Their draft stories were vastly different. Clay Jr. spent his morning in his little apartment at USC with his wife, waiting for a phone call, and was surprised to learn he was headed to Cleveland.
Clay III learned of his destination in front of television cameras, family, friends, his agent and his agent's interns.
Their two careers continued to parallel each other, even if it was difficult to see. After 16 seasons with the Browns, Matthews moved onto the Atlanta Falcons. Clay III made his recent move from Green Bay to Los Angeles after 10 years with the Packers. And both Clay Jr. and Bruce ended up playing 19 seasons each.
Must be in the genes.
"I got to admit, I'm blessed," Matthews Jr. said. "My brother played 19 years, I played 19 years. Those are anomalies … My son is in his 11th year and is physically in real good shape …we were blessed to have, you know, we can take a hit and get up and get going."

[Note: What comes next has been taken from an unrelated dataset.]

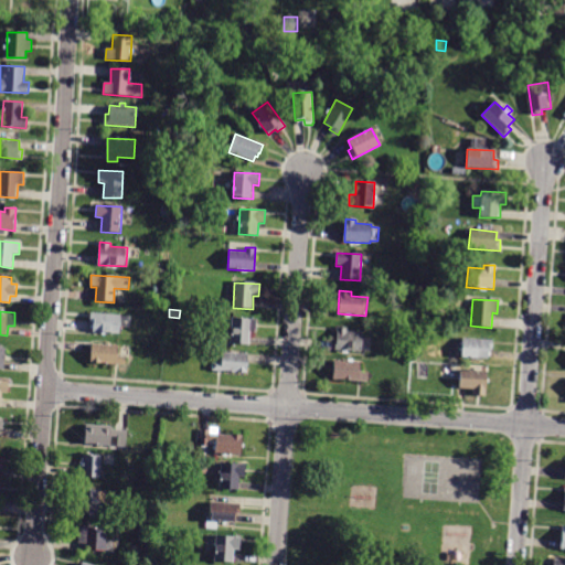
[(92,313),(121,315),(120,334),(92,332),(93,329),(91,329),(92,313)]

Matthews owns the rare, perhaps unfortunate distinction of being one of very few Browns players who was on the field for all three of the heartbreaking plays that doomed Cleveland teams that seemed destined for greatness: Red Right 88, The Drive and The Fumble. Some might think that type of disappointment would be enough to send Matthews into an early retirement, but he was too committed — "to a degree this probably isn't the right word, using the word addiction but I had an addiction" — to being the best player he could possibly be.
It was that and the camaraderie of the locker room that kept him coming back all the way through the second half of the 1990s.
"I love playing the game. I love the whole process," Matthews said. "I love the coming in Monday and working out and getting started, getting started again. Prepping for that next game. I love game day. I love thinking, okay, you know when that team would be moving down and they're going to get ready to score and you're instead of thinking, wow, things are going to go bad.
"You start thinking this is an opportunity to do something good. And I loved that whole process. I loved the teammates. I loved the young guys, the old guys. I can't think of anything bad about it and even to a degree, the pain after a while you can push that aside and have a few golden moments."
Golden moments, indeed. Perhaps they might also include a golden jacket and a bronze bust just down the road from the city Matthews once called home.